§ **Text section**:
# # # # #

What garbage is this.  Now, the stock market will continue to only go up!  There was a little fault at the start of 08 but that was nothing. People and companies aren’t leveraging themselves too much!  Debt levels are all dandy. Hasn’t he been in contact with Storm Finiancial ?  We will all make a fortune!

With all his one liners I wonder just how many people he has saved from terrible loses!  
Sorry, Alan Kohler for PM.


----------



## refined silver (28 January 2009)

Sorry doctorj, I have to agree with Al on most of his points.



doctorj said:


> For starters, foreign debts of banks, assuming they have been reasonably managed, are approximately matched in currency and maturity to foreign assets.  In fact, last I looked foreign assets of UK banks amounted to something in the region of A$8-9 trillion.  Sure, many of these assets may be impaired, but we’re talking FURTHER writedowns of in excess of 50% before the line starts to look tight.  Then factor in that these writedowns are being driven largely by distressed sellers forced to sell to defend their stat capital ratios and that they are probably worth considerably more on a held to maturity basis. .

# # # # #

§ **Exercise tasks**:
A - List every person or username named in the forum thread about bank debt and the stock market.
B - In the forum thread, how large does doctorj say the foreign assets of UK banks were when last checked?
C - Carry on the forum thread about bank debt from the point where it stops.

# # # # #

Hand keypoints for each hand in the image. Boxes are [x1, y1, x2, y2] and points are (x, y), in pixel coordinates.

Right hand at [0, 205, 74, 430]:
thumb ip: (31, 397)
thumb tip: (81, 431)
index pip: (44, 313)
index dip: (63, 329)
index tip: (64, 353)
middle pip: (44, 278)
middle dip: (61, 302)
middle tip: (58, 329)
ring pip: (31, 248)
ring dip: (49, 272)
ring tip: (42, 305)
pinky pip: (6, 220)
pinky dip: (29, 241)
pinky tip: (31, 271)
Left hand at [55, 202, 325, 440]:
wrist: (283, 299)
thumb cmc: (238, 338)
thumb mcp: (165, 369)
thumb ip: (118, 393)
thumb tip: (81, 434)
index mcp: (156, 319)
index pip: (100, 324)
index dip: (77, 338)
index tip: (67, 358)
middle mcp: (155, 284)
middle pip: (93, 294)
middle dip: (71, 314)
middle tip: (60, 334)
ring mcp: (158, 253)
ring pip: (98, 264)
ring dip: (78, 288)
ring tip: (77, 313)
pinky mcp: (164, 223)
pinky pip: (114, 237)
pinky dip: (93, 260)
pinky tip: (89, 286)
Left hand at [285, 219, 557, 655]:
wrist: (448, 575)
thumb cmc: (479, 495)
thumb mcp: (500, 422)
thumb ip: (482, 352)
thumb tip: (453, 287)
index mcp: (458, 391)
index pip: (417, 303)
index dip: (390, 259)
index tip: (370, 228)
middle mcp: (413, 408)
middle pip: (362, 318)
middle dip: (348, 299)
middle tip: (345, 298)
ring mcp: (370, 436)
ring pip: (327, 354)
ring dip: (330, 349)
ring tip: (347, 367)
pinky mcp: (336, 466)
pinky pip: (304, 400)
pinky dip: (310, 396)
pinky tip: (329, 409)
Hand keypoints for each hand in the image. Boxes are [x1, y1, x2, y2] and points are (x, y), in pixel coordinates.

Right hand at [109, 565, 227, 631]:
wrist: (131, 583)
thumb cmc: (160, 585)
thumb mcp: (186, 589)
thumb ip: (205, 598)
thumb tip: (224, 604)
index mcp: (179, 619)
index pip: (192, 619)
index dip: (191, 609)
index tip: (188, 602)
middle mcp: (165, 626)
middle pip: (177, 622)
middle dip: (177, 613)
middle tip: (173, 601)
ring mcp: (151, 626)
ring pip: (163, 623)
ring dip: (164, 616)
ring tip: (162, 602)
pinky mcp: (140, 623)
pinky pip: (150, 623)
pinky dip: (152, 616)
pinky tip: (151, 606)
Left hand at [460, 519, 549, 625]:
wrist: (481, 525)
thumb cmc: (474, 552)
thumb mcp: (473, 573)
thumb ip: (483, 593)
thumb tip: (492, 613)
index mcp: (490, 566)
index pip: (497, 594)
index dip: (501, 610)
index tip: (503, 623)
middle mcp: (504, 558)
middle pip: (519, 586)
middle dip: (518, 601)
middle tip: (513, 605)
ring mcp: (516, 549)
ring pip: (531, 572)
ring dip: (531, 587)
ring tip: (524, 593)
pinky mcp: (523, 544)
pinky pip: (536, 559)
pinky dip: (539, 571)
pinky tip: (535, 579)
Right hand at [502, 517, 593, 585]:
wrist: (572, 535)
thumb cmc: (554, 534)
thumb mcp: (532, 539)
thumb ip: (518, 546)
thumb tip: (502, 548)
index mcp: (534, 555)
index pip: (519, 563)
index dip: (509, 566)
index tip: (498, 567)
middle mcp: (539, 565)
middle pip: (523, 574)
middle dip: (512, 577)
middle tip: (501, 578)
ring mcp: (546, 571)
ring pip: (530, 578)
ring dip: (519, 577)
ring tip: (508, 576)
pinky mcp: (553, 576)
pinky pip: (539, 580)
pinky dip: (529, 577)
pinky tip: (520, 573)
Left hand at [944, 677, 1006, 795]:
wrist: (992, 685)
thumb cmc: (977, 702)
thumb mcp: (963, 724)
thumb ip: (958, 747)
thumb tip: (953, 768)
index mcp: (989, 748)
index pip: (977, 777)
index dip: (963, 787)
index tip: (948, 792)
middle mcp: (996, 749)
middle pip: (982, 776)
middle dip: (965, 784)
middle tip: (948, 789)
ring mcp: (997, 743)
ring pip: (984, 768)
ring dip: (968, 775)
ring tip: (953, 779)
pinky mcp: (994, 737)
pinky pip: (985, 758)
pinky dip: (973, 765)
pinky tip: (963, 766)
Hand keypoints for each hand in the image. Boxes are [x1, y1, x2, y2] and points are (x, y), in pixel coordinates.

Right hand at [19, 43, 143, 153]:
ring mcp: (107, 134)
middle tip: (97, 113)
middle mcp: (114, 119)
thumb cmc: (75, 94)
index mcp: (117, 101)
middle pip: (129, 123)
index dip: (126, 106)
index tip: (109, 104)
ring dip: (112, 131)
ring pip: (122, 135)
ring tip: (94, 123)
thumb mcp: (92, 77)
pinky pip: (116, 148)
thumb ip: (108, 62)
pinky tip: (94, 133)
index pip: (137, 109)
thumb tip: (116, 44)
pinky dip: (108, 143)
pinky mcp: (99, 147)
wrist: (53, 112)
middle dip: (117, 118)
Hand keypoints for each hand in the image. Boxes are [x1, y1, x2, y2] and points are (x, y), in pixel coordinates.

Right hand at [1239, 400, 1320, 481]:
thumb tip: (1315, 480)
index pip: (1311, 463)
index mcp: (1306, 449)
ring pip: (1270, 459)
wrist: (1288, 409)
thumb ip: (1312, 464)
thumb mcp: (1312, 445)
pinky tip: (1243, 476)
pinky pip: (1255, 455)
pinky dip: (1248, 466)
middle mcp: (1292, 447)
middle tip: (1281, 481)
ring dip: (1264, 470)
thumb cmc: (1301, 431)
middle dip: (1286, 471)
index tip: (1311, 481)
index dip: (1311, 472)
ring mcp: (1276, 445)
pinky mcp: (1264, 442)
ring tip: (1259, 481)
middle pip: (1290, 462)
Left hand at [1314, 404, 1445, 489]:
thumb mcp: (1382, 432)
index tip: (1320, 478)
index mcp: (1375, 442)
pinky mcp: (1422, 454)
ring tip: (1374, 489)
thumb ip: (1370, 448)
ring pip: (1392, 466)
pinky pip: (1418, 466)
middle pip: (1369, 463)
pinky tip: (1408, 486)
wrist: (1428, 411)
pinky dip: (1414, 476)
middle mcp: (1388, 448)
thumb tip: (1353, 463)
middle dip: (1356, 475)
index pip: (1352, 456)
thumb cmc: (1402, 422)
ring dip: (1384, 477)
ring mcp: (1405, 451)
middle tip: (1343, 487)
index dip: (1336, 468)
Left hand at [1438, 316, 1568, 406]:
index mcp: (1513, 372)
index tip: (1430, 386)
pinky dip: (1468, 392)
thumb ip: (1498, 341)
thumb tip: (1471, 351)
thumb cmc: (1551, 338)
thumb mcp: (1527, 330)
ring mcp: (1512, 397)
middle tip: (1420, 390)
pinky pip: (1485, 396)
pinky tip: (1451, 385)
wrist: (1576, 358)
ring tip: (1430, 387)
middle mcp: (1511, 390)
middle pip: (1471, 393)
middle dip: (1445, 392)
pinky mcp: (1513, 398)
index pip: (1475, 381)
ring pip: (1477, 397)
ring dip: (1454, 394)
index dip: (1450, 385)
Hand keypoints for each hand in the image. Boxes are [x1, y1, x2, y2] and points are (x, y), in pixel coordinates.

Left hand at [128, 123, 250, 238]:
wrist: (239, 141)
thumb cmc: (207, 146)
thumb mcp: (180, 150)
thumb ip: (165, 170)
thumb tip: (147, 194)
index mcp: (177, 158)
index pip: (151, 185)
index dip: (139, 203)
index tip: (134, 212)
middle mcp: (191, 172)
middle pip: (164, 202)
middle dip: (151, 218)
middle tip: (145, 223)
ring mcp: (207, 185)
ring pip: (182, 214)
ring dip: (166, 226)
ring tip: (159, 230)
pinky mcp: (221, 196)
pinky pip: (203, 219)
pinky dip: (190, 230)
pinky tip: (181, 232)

# # # # #

§ **List of answers**:
A - Alan Kohler, refined silver, doctorj, Al

B - Something in the region of A$8-9 trillion.

C -
$8-9trillion of assets? - most of which are OTC derivs. Lehmans are the only CDSs that have gone to settlement and at the auction they fetched between 8c and 20c in the dollar. That puts US and UK banks as all insolvent, as NYU economist Noriel Roubini recently stated. (He predicted the crisis in 07)



> Furthermore, I don’t understand how tax payers are wearing ‘all the downside’.  Much of the positions have been taken as pref share or normal shares, giving the tax payer a share in the upside.  Even in the case some, or all the banks are nationalised, there is precedent for that going well too.  In Spain not all that long ago, a number of banks were nationalised and then sold at a profit 3 years later.




That was then, this is now. Those banks that have lost 95% of share price are not going back, neither are their leveraged assets.



> As for his comment about ‘those idiots swinging 180 degrees’ is hypocritical to say the least.  On the one hand, he’s claiming that the banks were irresponsible with their lending and that caused the crisis and therefore they deserve the boot.  Now he says they are being more responsible with their lending and they deserve the boot.  Time for Alan Kohler to decide what side of the fence he’s on rather than rehashing populist, dimwitted rhetoric.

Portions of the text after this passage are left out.